Today was the first day of my three week long drawing/illustration class. I can't promise that I'll post everyday, but here's some highlights from our first day of drawing.

This last one is actually two separate drawings, but the poses, and their placement on the page almost look like some kind of acrobatic act for Cirque du Soleil.

1000 Voices Part II

This illustration if for my friend Mimi. It illustrates her opinion for Evan Turk's A Picture for a Thousand Voices project.

Often, I do a couple of versions. Here's the other one that I liked:

Equality is achievable if we keep our hopes alive,
because the minute we back down is the minute
they'll think they've won! - Mimi

Mostly I wanted to express Mimi's determination to persevere, and her hope that, through that perseverance, over time we can achieve equality. Since Mimi's opinion was fairly general and abstract, I kept the illustration abstract. I hope she likes it!

Cherry Blossom Festival

A few months ago, when spring had just sprung, I visited the Cherry Blossom Festival at the Brooklyn Botanical Garden. It felt like walking in a fantasy garden. The trees were laden with pink and white blooms, and every time the wind stirred the trees, pink and white petals would float past. It was magical.

It was also nice to see New Yorkers of all kinds, usually known for our "rush-rush-rush" approach to life, gathered to appreciate something as simple as a garden. Many were sprawled underneath the trees to contemplate the beauty of the blooms.

And of course, there were plenty of children. These three girls were posing to have their picture taken by their father (in the plaid shirt at the left).

The trees themselves are so much fun to draw, with their twistings and movements in space. They are *almost* as satisfying to draw as people, and they certainly move around less!

A Picture for 1000 Voices

My friend Evan Turk has a blog called A Picture for 1000 Voices that seeks to" create a dialogue about the individual hopes for the LGBT equal rights movement through the medium of illustration." I've submitted an illustration you can see below. Hopefully, you'll be able to see it on Evan's blog soon:

My illustration is about trying to quantify and weigh an abstraction like love. How can the law say that someone's love isn't valid and in some way not equal to someone else's? I think it's pointless to try to weigh them on some kind of scale. Anyone should be able to have their relationship legalized, if that's what they want. Please check out Evan's blog, and if you are an illustrator, definitely submit a piece!

Figure Drawing

My first love was figure drawing. Before I wanted to do anything else, I always wanted to draw people: their expressions, their gestures, their body language, I wanted to capture exactly what it is that makes each person different from anyone else. I've had the chance the past few weeks to work with some amazing models. Below is one of my favorites. 

La Guli

As some of you may know, I have quite a sweet tooth, often baking my own treats, and just as often sampling the toothsome delights of New York bakeries and cafes. At the end of 2008, my friend Jen and I went out to Astoria to the La Guli Bakery to draw their adorable shop.
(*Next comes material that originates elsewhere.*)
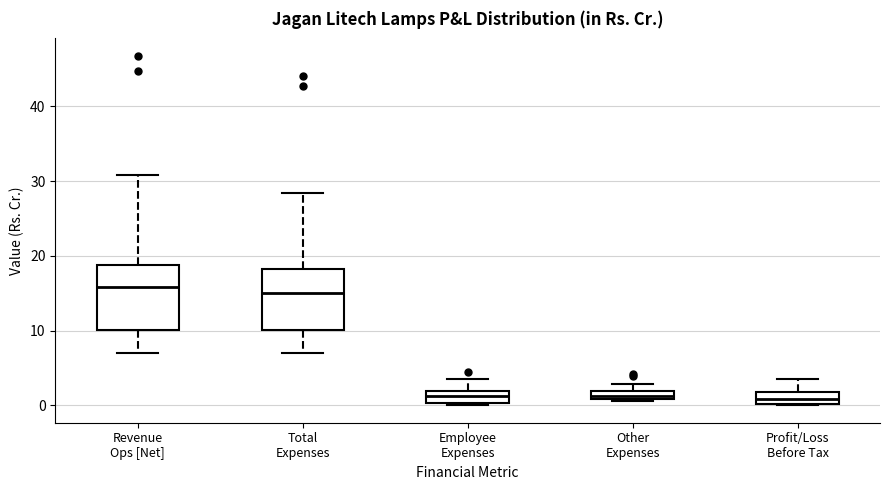

Where is the lower edge of the box for Employee Expenses on the y-axis? The values are not printed on the chart, so give them approximately, as read against the axis.

0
Not only are their baked goods top-notch, but they were very nice about letting us take up a table in their tiny bakery for few hours. They had so many amazing-looking sweets, but I thought the Baba Rums deserved some special attention!

More from Mystic

One of the high points of the weekend in Mystic was a meeting in the blacksmith's shop. It was a gathering of (mostly) men who are interested in blacksmithing. I appreciate the interest in bygone ways of doing things and lost arts. It's refreshing to find people that are still interested in crafting things by hand, as these people are, in our increasingly digital world. The physicality and the labor intensiveness of the work seem the exact antithesis of our digital present. At the same time, while so many of us are making out livelihood away from it, our physical being is still tied to that world, we still need, will always need things. Ships still need to be built, and not everything can be done by a machine, at least not yet. So here are two of the head blacksmiths, who host these meetings at the Mystic Seaport Museum, and teach others the craft.